The Self-Criticisms of Nick Candy

Nick Candy was a successful attorney in Connecticut who married, raised two daughters (one journalist and one hand surgeon), divorced, remarried and died in his early 70s of a metastasized bowel cancer. After his death his daughters found a number of files on his desktop in a folder labelled self-criticism. They give some insight into Candy himself, and perhaps, into the question of the difference between what a man is to himself and what he is to those who know him.

I try too hard to please people. I should be me first, then see if people like that. Hard!

I say I want to know myself, but do I? Anytime I pretend to be trying to understand myself I always rush through the issue quickly.

I am addicted to sugar. When I try to get off sugar I know deep down that I am looking forward to relapsing.

I need to be more self-critical. Not just because it is expected of me, because it is a good thing.

I tried to make a list of lies I tell myself. “I try as hard as I can to be a good father.” “I truly care about my job.” “I really want to watch less t.v.” I couldn’t stop. I realized something. All I tell to myself, to my co-workers, to my loved ones are lies. I don’t even remember what it feels like to tell the truth anymore.

I am simultaneously too self-obssessed and not self-obssessed enough. I think about myself a lot or I tell myself I do. But how do I know what I’m thinking about is the real me. I think it isn’t. I think the me I’m obsessed with is a fake to trick me while the real me sneaks out the door.

I love to look at puddles.

I have the best eyes of anybody at my job. When I look in the mirror my eyes look like the eyes of a human being, while the eyes of the people I work with seem to me like those of brutal animals.

I am grateful for the feeling of water on my hands in the morning.

I wish my emotions were was good as the ones people have in movies.

Deep down I am in love with my bones.

I don’t know if what I feel is love.

When I was a little kid I used to imagine running away to the meadows of Zoth. It was a big mistake that I didn’t. I wonder if I still can.
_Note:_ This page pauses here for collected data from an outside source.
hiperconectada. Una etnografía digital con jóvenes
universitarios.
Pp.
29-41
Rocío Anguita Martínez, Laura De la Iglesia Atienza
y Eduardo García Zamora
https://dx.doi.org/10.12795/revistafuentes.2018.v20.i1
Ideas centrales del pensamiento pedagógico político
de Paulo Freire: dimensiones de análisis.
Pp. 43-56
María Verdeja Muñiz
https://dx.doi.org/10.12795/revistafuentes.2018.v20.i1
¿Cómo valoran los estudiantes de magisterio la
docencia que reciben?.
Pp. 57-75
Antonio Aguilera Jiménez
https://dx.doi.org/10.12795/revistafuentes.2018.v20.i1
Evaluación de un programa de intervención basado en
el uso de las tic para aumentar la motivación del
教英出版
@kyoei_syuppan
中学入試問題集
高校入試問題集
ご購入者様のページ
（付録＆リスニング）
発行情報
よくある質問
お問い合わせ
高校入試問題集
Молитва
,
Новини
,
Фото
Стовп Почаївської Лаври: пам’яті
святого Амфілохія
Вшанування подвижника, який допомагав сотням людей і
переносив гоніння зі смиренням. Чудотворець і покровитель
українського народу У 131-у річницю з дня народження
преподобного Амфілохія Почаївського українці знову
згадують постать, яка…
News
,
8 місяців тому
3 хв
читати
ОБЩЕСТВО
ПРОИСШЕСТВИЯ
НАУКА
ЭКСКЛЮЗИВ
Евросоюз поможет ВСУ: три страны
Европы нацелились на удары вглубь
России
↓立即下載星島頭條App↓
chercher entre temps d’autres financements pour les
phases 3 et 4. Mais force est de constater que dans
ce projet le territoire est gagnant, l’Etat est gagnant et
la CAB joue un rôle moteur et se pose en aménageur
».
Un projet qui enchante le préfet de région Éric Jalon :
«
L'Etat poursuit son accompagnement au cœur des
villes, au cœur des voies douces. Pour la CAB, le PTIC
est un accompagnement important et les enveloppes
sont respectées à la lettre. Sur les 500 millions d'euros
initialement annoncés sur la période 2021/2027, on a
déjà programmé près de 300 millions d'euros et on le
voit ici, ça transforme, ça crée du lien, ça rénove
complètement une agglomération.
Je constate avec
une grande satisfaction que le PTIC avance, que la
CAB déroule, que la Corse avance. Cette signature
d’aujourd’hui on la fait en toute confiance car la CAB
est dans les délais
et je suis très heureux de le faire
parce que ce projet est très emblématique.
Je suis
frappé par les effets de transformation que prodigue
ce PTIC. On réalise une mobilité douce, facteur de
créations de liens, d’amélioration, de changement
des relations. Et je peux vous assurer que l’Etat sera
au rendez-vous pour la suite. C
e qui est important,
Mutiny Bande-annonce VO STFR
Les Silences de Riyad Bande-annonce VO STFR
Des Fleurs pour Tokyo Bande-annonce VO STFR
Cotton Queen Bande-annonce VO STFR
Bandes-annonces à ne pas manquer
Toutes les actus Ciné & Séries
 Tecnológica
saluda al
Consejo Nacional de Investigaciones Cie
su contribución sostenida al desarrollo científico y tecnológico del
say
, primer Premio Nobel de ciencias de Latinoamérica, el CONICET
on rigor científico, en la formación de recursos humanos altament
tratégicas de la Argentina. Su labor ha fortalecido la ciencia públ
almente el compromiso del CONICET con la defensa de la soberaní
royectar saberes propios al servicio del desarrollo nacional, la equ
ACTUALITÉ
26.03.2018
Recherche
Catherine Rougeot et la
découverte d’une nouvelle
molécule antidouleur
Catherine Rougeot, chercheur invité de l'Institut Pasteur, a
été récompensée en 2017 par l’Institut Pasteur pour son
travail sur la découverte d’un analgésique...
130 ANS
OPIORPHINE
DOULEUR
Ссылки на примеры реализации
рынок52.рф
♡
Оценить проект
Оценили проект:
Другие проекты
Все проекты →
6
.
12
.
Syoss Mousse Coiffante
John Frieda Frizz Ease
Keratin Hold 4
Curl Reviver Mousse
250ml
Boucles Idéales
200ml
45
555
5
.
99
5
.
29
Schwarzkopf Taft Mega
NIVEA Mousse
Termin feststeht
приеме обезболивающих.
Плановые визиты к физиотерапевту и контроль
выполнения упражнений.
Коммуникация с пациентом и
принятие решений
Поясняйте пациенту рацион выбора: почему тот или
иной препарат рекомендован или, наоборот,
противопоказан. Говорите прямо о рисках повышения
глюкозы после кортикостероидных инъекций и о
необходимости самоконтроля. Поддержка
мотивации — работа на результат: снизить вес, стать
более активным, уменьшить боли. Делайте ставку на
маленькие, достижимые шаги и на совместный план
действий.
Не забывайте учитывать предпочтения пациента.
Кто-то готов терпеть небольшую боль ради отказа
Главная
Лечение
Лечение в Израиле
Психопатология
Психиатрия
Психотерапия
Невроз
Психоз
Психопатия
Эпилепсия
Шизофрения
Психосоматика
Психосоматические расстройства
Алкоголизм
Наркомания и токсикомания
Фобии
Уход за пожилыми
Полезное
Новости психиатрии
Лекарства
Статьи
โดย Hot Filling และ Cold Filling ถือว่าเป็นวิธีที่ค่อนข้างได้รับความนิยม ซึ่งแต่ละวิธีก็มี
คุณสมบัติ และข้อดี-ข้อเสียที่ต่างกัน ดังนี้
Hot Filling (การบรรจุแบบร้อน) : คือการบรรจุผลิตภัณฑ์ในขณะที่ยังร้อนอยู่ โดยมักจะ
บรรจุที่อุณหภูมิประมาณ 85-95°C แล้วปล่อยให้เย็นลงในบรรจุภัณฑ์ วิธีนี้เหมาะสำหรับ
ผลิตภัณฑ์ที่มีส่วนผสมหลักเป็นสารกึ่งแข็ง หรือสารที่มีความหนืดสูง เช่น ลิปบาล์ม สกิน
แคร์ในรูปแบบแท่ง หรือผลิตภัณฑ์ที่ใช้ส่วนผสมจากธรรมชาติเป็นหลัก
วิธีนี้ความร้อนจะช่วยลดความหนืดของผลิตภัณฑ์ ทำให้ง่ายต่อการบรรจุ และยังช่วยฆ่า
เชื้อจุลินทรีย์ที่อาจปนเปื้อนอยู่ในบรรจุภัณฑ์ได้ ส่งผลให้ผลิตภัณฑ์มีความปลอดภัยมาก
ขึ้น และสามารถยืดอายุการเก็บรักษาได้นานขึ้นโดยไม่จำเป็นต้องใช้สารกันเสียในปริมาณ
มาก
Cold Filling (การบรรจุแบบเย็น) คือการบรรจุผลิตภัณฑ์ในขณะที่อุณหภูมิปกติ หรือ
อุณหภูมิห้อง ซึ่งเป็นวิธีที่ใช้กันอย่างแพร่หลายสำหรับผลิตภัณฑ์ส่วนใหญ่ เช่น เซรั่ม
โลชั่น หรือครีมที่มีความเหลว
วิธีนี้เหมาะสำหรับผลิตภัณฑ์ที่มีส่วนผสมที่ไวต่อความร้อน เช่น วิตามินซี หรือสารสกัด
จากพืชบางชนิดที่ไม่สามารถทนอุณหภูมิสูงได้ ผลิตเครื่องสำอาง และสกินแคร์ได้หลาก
8 thoughts on “The Self-Criticisms of Nick Candy

  1. Mikey says:

    That’s only half the story about sugar. Everyone’s addicted to sugar and everyone loves relapsing. But relapsing is only fun if you give up, so when he’s relapsing he’s also looking forward to giving up again. Neither sugar nor abstinence are any fun, but the flux of the two is pretty exciting.

      • Aww, that’s a little cruel, given it’s life and death (from this side, anyway – on your side it might just be a made up lawyer dude)!

        What’s to get? There’s gotta be something there! Surely! Life and death! 😮

      • Now now, I’ve already been given a life to scratch my head over all by myself by one random ‘author’. Do I need another life from another author who will just as much leave me by myself to scratch my head over it?

      • was he too hard on himself? were his self-criticisms what made his life worthwhile or were they the thing that kept him from living his life?

      • Depends if he left himself waiting on a redemption only someone else could give, yet left him (cruelly?) twisting in the wind?

        Otherwise it was the weaving of values that was essentially him. How can the thing that is you be the thing that stops you living?

        Unless you dodge and weave to avoid responsibility (freedom! (?)), but ultimately are entangled – which takes us back to redemption poised on anothers lips.